# VS 100 Jigging for Pompano question



## HAG 90 10 (Nov 24, 2007)

Is anyone using this setup to jig for pompano? I am concerned the line would come off the manual while jigging. Does anyone have this problem? I have a bad case of the wants and am considering buying one but not if it's an issue. I have had my line come off the manual on 706's and 302's while jigging for ling just wondering if it's an issue with these reels for pompano.

Darren


----------



## HAG 90 10 (Nov 24, 2007)

They must be junk. I will stick with the Shimano/Penn/Okuma brands. Chris you can delete this post.


----------



## JoshH (Sep 28, 2007)

Can you share why


----------



## Tyler Massey (Oct 2, 2007)

That is the perfect reel for pomp jigging. The roller is bigger than the ones on the 706 and 302. I use a 7ft st. croix with the vs100 and its a great setup.


----------



## shutterup (Dec 6, 2007)

:withstupid


----------



## HAG 90 10 (Nov 24, 2007)

Thanks TMass, you too shutterup. I was worried about the line staying on the manual. 

wish, there were 50+ views and it was a day later when I post the delete this thread. I figured it was just taking up space, might as well delete it. 

I know they are nice reels, far from junk. That was my attempt at sarcasm. You would think VS200 would have chimed in as much as he likes to post. He always has something to say.


----------



## John B. (Oct 2, 2007)

> *HAG 90 10 (2/7/2008)*Thanks TMass, you too shutterup. I was worried about the line staying on the manual.
> 
> wish, there were 50+ views and it was a day later when I post the delete this thread. I figured it was just taking up space, might as well delete it.
> 
> I know they are nice reels, far from junk. That was my attempt at sarcasm. You would think VS200 would have chimed in as much as he likes to post. He always has something to say.

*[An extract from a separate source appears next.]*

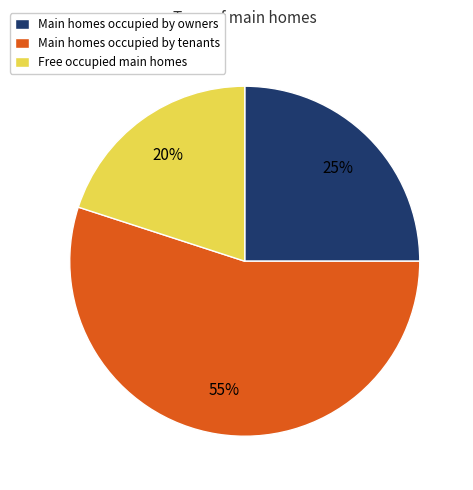

Which slice is the largest?

Main homes occupied by tenants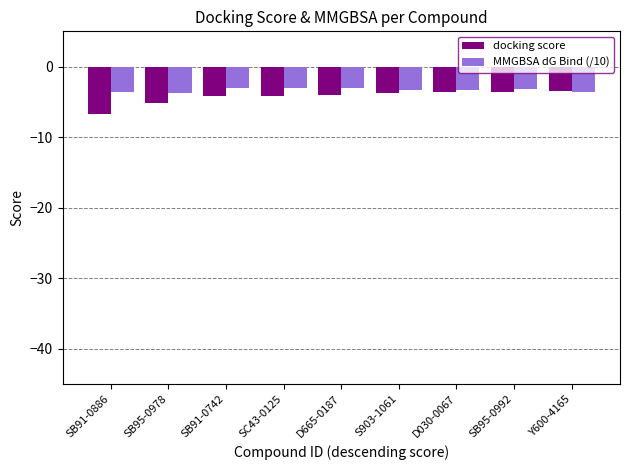

Which series has the largest range (max minus min)?

docking score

hahaaaa.... i swear, i tried to post to this thing on 3 seperate occasions, my computer would start to get sluggish, and eventually stop loading before it would post.

Tyler is right, the lip on the roller is friggin huge, it shouldn't ever pop off the manual, even with braid.


----------



## shutterup (Dec 6, 2007)

haha those are very nice reels i highly recomend them to everyone.


----------